Don't know what you're expecting of me

Put under the pressure of walking in your shoes

Caught in the undertow

Every step that I take is another mistake to you



I've become so numb I can't feel you’re there

Become so tired, so much more aware

I'm becoming this, all I want to do

Is be more like me and be less like you


That dear church is what it is like to live under the law –a constant feeling of not being good enough. “Every step that I take is another mistake to you… all I want to do is be more like me and be less like you.” It is sadly ironic that the music video of this song is filmed in a church. The hope of Christ was there but he couldn’t let go of his own life, He did not want Christ in him, but wanted to be more like ‘me’. The problem is “the me” is trapped in sin, trapped under the law. No human being can escape the law – except in Christ. The only way out is to be crucified with Christ, so that it is no longer I who live but Christ who lives in me. Not me, but him. You see, the opposite of finding life in Christ is finding it in yourself. And you will always disappoint yourself – you will never be good enough. But in Christ – not only are you good enough – you are perfect.  In his work and life is righteousness: A perfect righteousness that will stand the test of a perfectly just God. Run to the rock of Christ – find your name written on his heart – and always find a refuge there.


We read in verse 20, “I have been crucified with Christ and I no longer live, but Christ lives in me. The life I live in the body, I live by faith in the Son of God, who loved me and gave himself for me.” Christ in me. Believer: You died with Christ on that cross, and Christ came to live in you – to make a home in you.  He clothed you with himself – so that by faith in Christ, when God sees you, he sees his Son. That is mind blowing, that this weak sinful me and you, through faith in Christ are seen as God would see Christ himself.

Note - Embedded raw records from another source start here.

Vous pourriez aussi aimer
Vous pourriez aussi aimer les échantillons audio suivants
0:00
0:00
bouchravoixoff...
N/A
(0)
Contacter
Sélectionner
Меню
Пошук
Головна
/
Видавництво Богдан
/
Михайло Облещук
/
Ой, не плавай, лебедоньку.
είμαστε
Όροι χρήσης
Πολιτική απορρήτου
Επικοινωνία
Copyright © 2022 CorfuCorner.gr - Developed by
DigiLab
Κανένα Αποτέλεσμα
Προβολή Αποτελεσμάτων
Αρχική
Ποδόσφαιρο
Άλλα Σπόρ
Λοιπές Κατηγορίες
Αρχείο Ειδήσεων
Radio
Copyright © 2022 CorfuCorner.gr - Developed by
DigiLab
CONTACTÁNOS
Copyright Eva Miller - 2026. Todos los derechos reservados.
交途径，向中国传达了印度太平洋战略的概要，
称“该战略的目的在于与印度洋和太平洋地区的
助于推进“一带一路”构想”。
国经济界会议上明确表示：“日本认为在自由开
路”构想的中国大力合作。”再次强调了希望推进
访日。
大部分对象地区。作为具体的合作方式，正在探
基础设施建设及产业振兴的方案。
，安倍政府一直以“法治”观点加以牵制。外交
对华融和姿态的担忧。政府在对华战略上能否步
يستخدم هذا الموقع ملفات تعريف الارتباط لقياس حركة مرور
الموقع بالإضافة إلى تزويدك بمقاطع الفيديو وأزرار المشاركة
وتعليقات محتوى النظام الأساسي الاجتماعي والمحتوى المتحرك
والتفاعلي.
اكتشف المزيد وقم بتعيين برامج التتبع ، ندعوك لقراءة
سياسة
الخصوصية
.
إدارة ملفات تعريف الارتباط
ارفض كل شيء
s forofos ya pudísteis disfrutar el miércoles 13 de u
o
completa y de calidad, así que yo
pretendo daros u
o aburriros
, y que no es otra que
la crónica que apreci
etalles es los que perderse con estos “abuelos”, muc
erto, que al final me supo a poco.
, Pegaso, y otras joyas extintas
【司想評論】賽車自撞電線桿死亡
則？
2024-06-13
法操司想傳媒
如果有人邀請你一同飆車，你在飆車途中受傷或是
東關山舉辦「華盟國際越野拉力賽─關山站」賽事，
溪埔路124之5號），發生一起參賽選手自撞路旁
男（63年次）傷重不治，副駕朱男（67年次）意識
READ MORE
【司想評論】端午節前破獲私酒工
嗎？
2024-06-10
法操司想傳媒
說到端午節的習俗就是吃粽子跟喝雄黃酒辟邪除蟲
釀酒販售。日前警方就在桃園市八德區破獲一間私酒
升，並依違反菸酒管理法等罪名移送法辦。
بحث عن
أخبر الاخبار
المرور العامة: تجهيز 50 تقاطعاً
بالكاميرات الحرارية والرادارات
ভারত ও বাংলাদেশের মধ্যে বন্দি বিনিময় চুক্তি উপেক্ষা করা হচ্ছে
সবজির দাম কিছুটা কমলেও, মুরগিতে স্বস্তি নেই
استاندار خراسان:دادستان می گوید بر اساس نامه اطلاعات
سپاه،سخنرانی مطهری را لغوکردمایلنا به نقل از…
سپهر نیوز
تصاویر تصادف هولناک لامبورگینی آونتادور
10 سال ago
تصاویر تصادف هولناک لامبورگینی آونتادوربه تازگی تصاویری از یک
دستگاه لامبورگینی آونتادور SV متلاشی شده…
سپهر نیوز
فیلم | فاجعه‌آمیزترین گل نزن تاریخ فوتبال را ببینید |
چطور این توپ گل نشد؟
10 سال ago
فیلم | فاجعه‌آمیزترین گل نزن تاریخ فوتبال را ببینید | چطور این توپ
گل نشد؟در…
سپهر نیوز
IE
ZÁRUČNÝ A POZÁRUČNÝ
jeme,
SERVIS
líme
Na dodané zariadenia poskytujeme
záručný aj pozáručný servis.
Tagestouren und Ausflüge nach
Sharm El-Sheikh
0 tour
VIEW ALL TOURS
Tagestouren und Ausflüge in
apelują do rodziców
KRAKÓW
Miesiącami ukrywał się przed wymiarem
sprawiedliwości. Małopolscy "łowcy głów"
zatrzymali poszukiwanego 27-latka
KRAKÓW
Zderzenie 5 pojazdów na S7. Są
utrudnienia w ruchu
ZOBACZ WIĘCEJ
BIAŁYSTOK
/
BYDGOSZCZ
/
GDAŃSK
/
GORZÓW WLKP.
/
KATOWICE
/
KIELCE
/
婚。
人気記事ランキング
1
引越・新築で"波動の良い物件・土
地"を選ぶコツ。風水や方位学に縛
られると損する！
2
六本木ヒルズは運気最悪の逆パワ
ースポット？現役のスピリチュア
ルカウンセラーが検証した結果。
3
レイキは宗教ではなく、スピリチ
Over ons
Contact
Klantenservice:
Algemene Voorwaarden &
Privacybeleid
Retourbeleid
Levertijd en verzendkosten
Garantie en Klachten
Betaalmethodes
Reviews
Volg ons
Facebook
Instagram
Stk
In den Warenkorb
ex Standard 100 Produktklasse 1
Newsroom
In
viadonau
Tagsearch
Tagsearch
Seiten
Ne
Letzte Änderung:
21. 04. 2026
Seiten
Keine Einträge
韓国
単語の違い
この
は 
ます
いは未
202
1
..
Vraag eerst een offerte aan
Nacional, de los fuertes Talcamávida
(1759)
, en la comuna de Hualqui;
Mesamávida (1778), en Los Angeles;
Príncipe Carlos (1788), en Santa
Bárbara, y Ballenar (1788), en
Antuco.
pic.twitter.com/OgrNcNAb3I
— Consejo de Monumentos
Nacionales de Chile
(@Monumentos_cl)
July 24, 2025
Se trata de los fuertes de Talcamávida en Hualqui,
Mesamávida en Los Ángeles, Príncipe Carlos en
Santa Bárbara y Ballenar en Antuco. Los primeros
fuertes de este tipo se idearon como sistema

Our life is both replaced by Christ’s life, “It is no longer I who live”, and it is also re-made, “the life I now live.” A new self has been created in Christ – and therefore Paul has no problem addressing those people later as responsible agents for their actions in v. chapter 6. But even there, it goes back to a union with Christ.

No wonder all glory at the end of the day goes to Christ.  The life you live in the body – not just your soul or spirit – but the life you live in your flesh and blood body right now, you live by faith in the Son of God. Do you believe that? What happens through faith in Christ is a mysterious fundamental change in existence. You become part of something new. You become someone new.

This faith is not in some distant God, but in the Son of God himself who loved you and showed that love by giving himself for you. Under the law we would have stood condemned under its authority. But the Son of God says “take me”! Let me be condemned. Let that curse fall on me – so that in me he may be eternally set free. Christ died for you to make you righteous. If you could get into heaven because of all the things you did, Christ died for nothing.

As we read in the last verse, “I do not set aside the grace of God, for if righteousness could be gained through the law, Christ died for nothing.” That is the statement to nail the coffin shut to Peter’s hypocrisy. “If you keep living like this brother you are pretending like Christ died for nothing. Don’t go back to the law – there is a new law – the law of Christ. Our value is found in relation to his work and his work alone. No longer do we have rules written out – we are placed in a relationship, so we obey certain rules because our hearts are filled with his presence. Jesus Christ: here is one ultimate authority in your life. Here is the one thing that you should value, and the one thing that you want recognized about yourself is that God would see you in Christ, and Christ in you.

This is something that the baptism which we are going to witness in a little while shows. An identification with Christ. A sign that this little girl shares in Christ’s death by going under the water, and shares in his life by arising out of the water, so that in Him, the triune God may be her God forever. This is an amazing promise!